La musique du spectacle, composée par Nihil Bordures, habite le théâtre à toute heure du jour et de la nuit. C’est donc assez naturellement que l’idée d’utiliser cette même musique pour le documentaire me vient. Après un filage, on sélectionne ensemble avec Nihil plusieurs morceaux et leurs variations. Le choix de cette musique permet encore une fois de maintenir la confusion entre le réel (le documentaire) et la fiction (le spectacle). Le 24 novembre 2020, alors qu’une nouvelle journée de répétition s’achève, Emmanuel Macron reprend la parole pour annoncer une levée espérée du confinement le 15 décembre. Le lendemain matin, le collectif MxM se rassemble au théâtre et discute de la suite. La Scène nationale de Bonlieu leur propose de laisser les décors en place et de revenir pour jouer le spectacle en public du 15 au 18 décembre. Je planifie mon retour avec la compagnie sur ces dates, et j’écris la fin de mon film en conséquence. Le 10 décembre, Jean Castex prend la parole pour annoncer que les salles ne rouvriront pas. Je me retrouve avec une partie des images tournées inexploitables et sans fin ! Je me repasse les rush, j‘imagine toutes les fins possibles avec la matière à disposition. Et j’opte finalement pour une fin provisoire, en suspens, à l’image de ce que j’avais vécu. A l’été 2021, La Mouette est programmée pour début octobre à la scène nationale de Bonlieu. Je décide avec Cyril Teste et Salvador Garcia de revenir filmer une nouvelle fin à l’automne afin de documenter la rencontre du spectacle avec le public d’Annecy avant qu’il ne parte enfin en tournée.

[Consigne] Reproduisez en entier le texte ci-dessus sur le tournage du documentaire, sans y changer un seul mot.

Enregistrements du jeu de données:
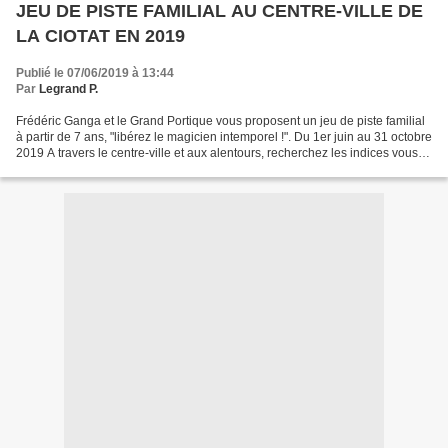
JEU DE PISTE FAMILIAL AU CENTRE-VILLE DE
LA CIOTAT EN 2019
Publié le 07/06/2019 à 13:44
Par
Legrand P.
Frédéric Ganga et le Grand Portique vous proposent un jeu de piste familial
à partir de 7 ans, "libérez le magicien intemporel !". Du 1er juin au 31 octobre
2019 A travers le centre-ville et aux alentours, recherchez les indices vous
permettant de sortir...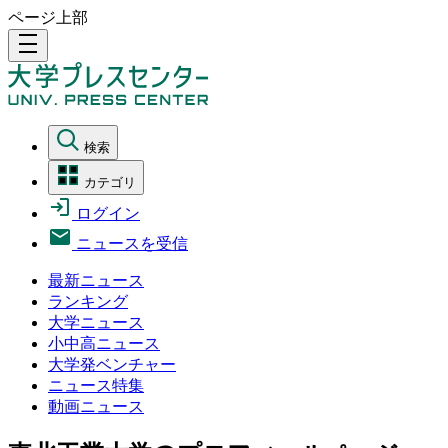
ページ上部
density_medium
検索
カテゴリ
ログイン
ニュースを受信
最新ニュース
ランキング
大学ニュース
小中高ニュース
大学発ベンチャー
ニュース特集
動画ニュース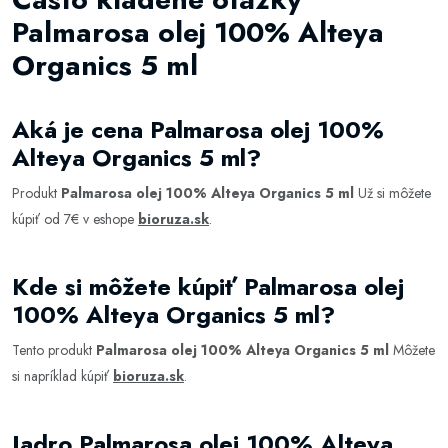
Palmarosa olej 100% Alteya
Organics 5 ml
Aká je cena Palmarosa olej 100%
Alteya Organics 5 ml?
Produkt
Palmarosa olej 100% Alteya Organics 5 ml
Už si môžete
kúpiť od 7€ v eshope
bioruza.sk
.
Kde si môžete kúpiť Palmarosa olej
100% Alteya Organics 5 ml?
Tento produkt
Palmarosa olej 100% Alteya Organics 5 ml
Môžete
si napríklad kúpiť
bioruza.sk
.
Jadro Palmarosa olej 100% Alteya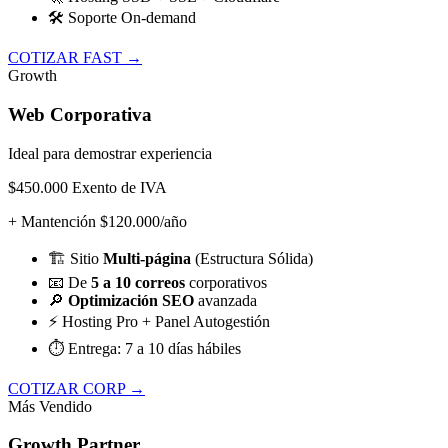
🛠️
Soporte On-demand
COTIZAR FAST →
Growth
Web Corporativa
Ideal para demostrar experiencia
$450.000
Exento de IVA
+ Mantención $120.000/año
🏗️
Sitio
Multi-página
(Estructura Sólida)
📧
De
5 a 10 correos
corporativos
🔎
Optimización SEO
avanzada
⚡
Hosting Pro + Panel Autogestión
⏱️
Entrega: 7 a 10 días hábiles
COTIZAR CORP →
Más Vendido
Growth Partner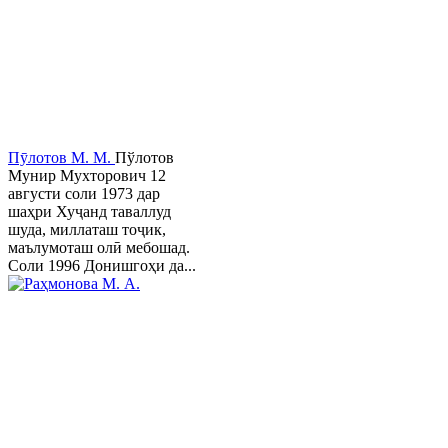
Пӯлотов М. М.
Пўлотов
Мунир Мухторович 12
августи соли 1973 дар
шаҳри Хуҷанд таваллуд
шуда, миллаташ тоҷик,
маълумоташ олӣ мебошад.
Соли 1996 Донишгоҳи да...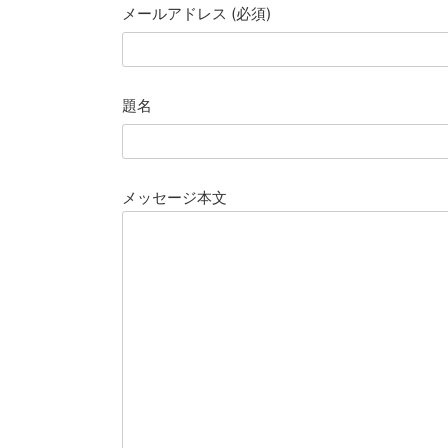
メールアドレス (必須)
題名
メッセージ本文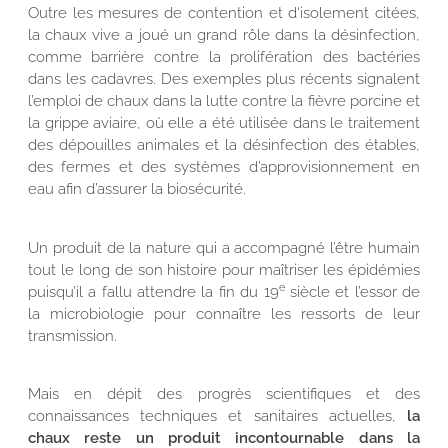
Outre les mesures de contention et d‘isolement citées,
la chaux vive a joué un grand rôle dans la désinfection,
comme barrière contre la prolifération des bactéries
dans les cadavres. Des exemples plus récents signalent
l’emploi de chaux dans la lutte contre la fièvre porcine et
la grippe aviaire, où elle a été utilisée dans le traitement
des dépouilles animales et la désinfection des étables,
des fermes et des systèmes d’approvisionnement en
eau afin d’assurer la biosécurité.
Un produit de la nature qui a accompagné l’être humain
tout le long de son histoire pour maîtriser les épidémies
e
puisqu’il a fallu attendre la fin du 19
siècle et l’essor de
la microbiologie pour connaître les ressorts de leur
transmission.
Mais en dépit des progrès scientifiques et des
connaissances techniques et sanitaires actuelles,
la
chaux reste un produit incontournable dans la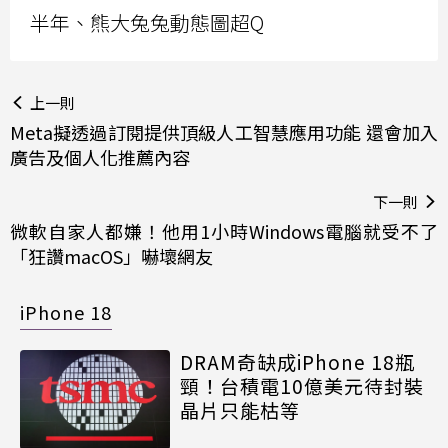
半年、熊大兔兔動態圖超Q
上一則
Meta擬透過訂閱提供頂級人工智慧應用功能 還會加入
廣告及個人化推薦內容
下一則
微軟自家人都嫌！他用1小時Windows電腦就受不了
「狂讚macOS」嚇壞網友
iPhone 18
DRAM奇缺成iPhone 18瓶
頸！台積電10億美元待封裝
晶片只能枯等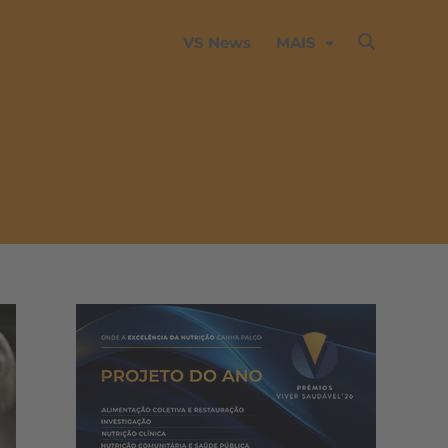
VS News
MAIS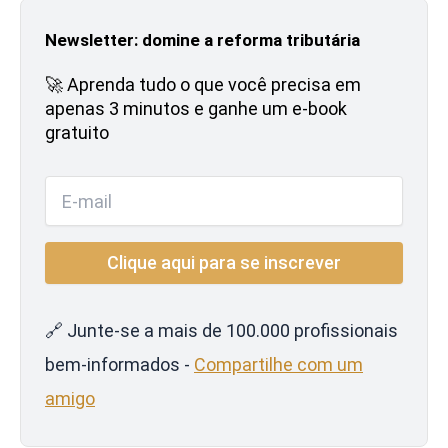
Newsletter: domine a reforma tributária
🚀 Aprenda tudo o que você precisa em
apenas 3 minutos e ganhe um e-book
gratuito
🔗 Junte-se a mais de 100.000 profissionais
bem-informados -
Compartilhe com um
amigo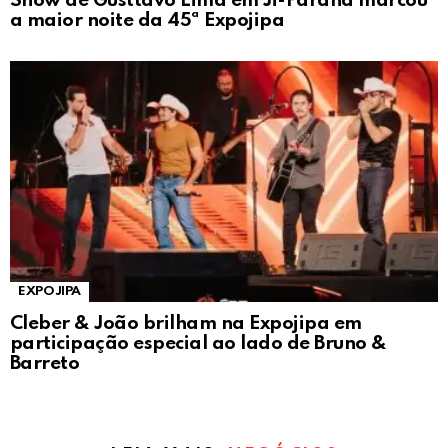
Show de Gusttavo Lima em Ji-Paraná marcou
a maior noite da 45ª Expojipa
EXPOJIPA
Cleber & João brilham na Expojipa em
participação especial ao lado de Bruno &
Barreto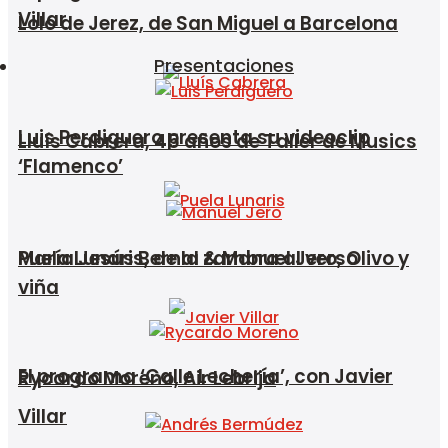
Villar
Lolo de Jerez, de San Miguel a Barcelona
Presentaciones
Luis Perdiguero presenta su videoclip
Lluís Cabrera, 45 años de Taller de Musics
‘Flamenco’
María Jesús Bernal & Manuel Jero, Olivo y
Puela Lunaris, de la zambra al verso
viña
El programa ‘Calle Lechería’, con Javier
Rycardo Moreno, Air Lebrija
Villar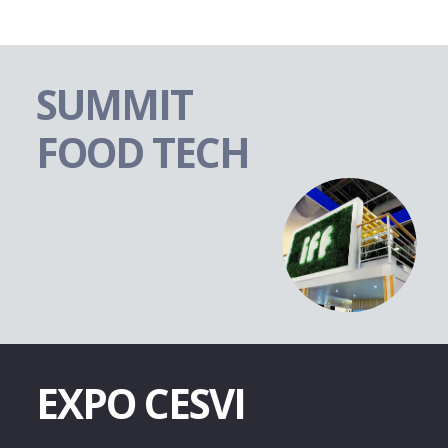
SUMMIT
FOOD TECH
EXPO CESVI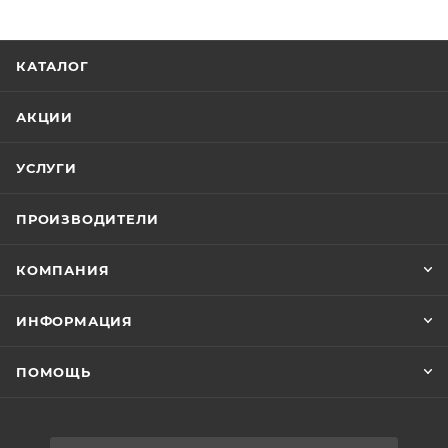
КАТАЛОГ
АКЦИИ
УСЛУГИ
ПРОИЗВОДИТЕЛИ
КОМПАНИЯ
ИНФОРМАЦИЯ
ПОМОЩЬ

[Réponse attendue]
La musique du spectacle, composée par Nihil Bordures, habite le théâtre à toute heure du jour et de la nuit. C’est donc assez naturellement que l’idée d’utiliser cette même musique pour le documentaire me vient. Après un filage, on sélectionne ensemble avec Nihil plusieurs morceaux et leurs variations. Le choix de cette musique permet encore une fois de maintenir la confusion entre le réel (le documentaire) et la fiction (le spectacle). Le 24 novembre 2020, alors qu’une nouvelle journée de répétition s’achève, Emmanuel Macron reprend la parole pour annoncer une levée espérée du confinement le 15 décembre. Le lendemain matin, le collectif MxM se rassemble au théâtre et discute de la suite. La Scène nationale de Bonlieu leur propose de laisser les décors en place et de revenir pour jouer le spectacle en public du 15 au 18 décembre. Je planifie mon retour avec la compagnie sur ces dates, et j’écris la fin de mon film en conséquence. Le 10 décembre, Jean Castex prend la parole pour annoncer que les salles ne rouvriront pas. Je me retrouve avec une partie des images tournées inexploitables et sans fin ! Je me repasse les rush, j‘imagine toutes les fins possibles avec la matière à disposition. Et j’opte finalement pour une fin provisoire, en suspens, à l’image de ce que j’avais vécu. A l’été 2021, La Mouette est programmée pour début octobre à la scène nationale de Bonlieu. Je décide avec Cyril Teste et Salvador Garcia de revenir filmer une nouvelle fin à l’automne afin de documenter la rencontre du spectacle avec le public d’Annecy avant qu’il ne parte enfin en tournée.